As a Respiratory Therapist working with incredibly professional damd good caring healthcare providers I too had enough
I quit Duke Lifepoint approximately seven years ago after I wrote a letter to The Mining Journal about what DLP had done to staffing in the ICU.
particularly DLP forcing out experienced nursing staff and expecting recent graduate nursing to replace them.
New graduates meant a reduction in payroll cost.
I watch some very talented new nurses get overwhelmed by the situation that DLP put upon them and a lot of them either got out of the profession or went elsewhere
I informed my manager of my pending Letter to the Editor and he kicked it up the ladder to where it was requested that I give them a copy of what I sent which I did not.
A mandatory meeting for my department was held the day of the printing of my letter and instead of addressing my issues we were told how we had to project a postive image to the “ customer “ .
I voiced my opinions about patients safety etc. and was told that I was out of line.
I got up and as the lyric goes “ take this job and shove it “
While I have been out of DLP for sometime now I have maintain many of my friendships and I still hear what DLP doesn’t want to admit to.
Doctors and Nursing are not the only providers that have reach they limits.
All of the Allied Health providers and ancillary staff are in the same situation as these Doctors.
Covid indeed overwhelmed the system but because the money management people saw they could work staffing beyond reason they continue that to this day to keep their bottom line on as much as a postive side as possible.
DLP's computer system is stuck in 1993. I can't count how many times I've been told that "the systems don't talk to each other." Excuse me?

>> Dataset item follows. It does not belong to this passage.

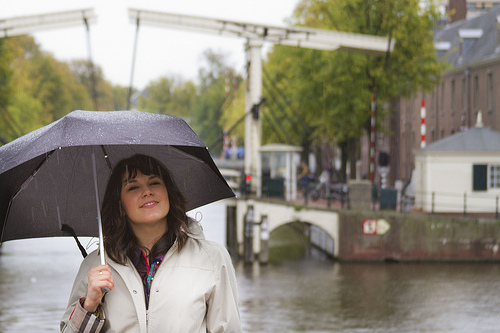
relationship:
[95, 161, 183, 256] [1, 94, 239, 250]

Isn't that, like, 20th century technology? Pretty sure it's possible now to link databases. DLP clearly figures they can save a few dollars by not upgrading their computer system. /eyeroll
The employees I've encountered in my appointments and a few small procedures, from check in to nurses to physicians, have been excellent...but clearly stressed.
Any system that deals with a vulnerable population, whether it's a hospital, elementary school, or prison, should not be for profit.
I find myself thinking of Duke Lifepoint and their Tennessee management team with utter loathing.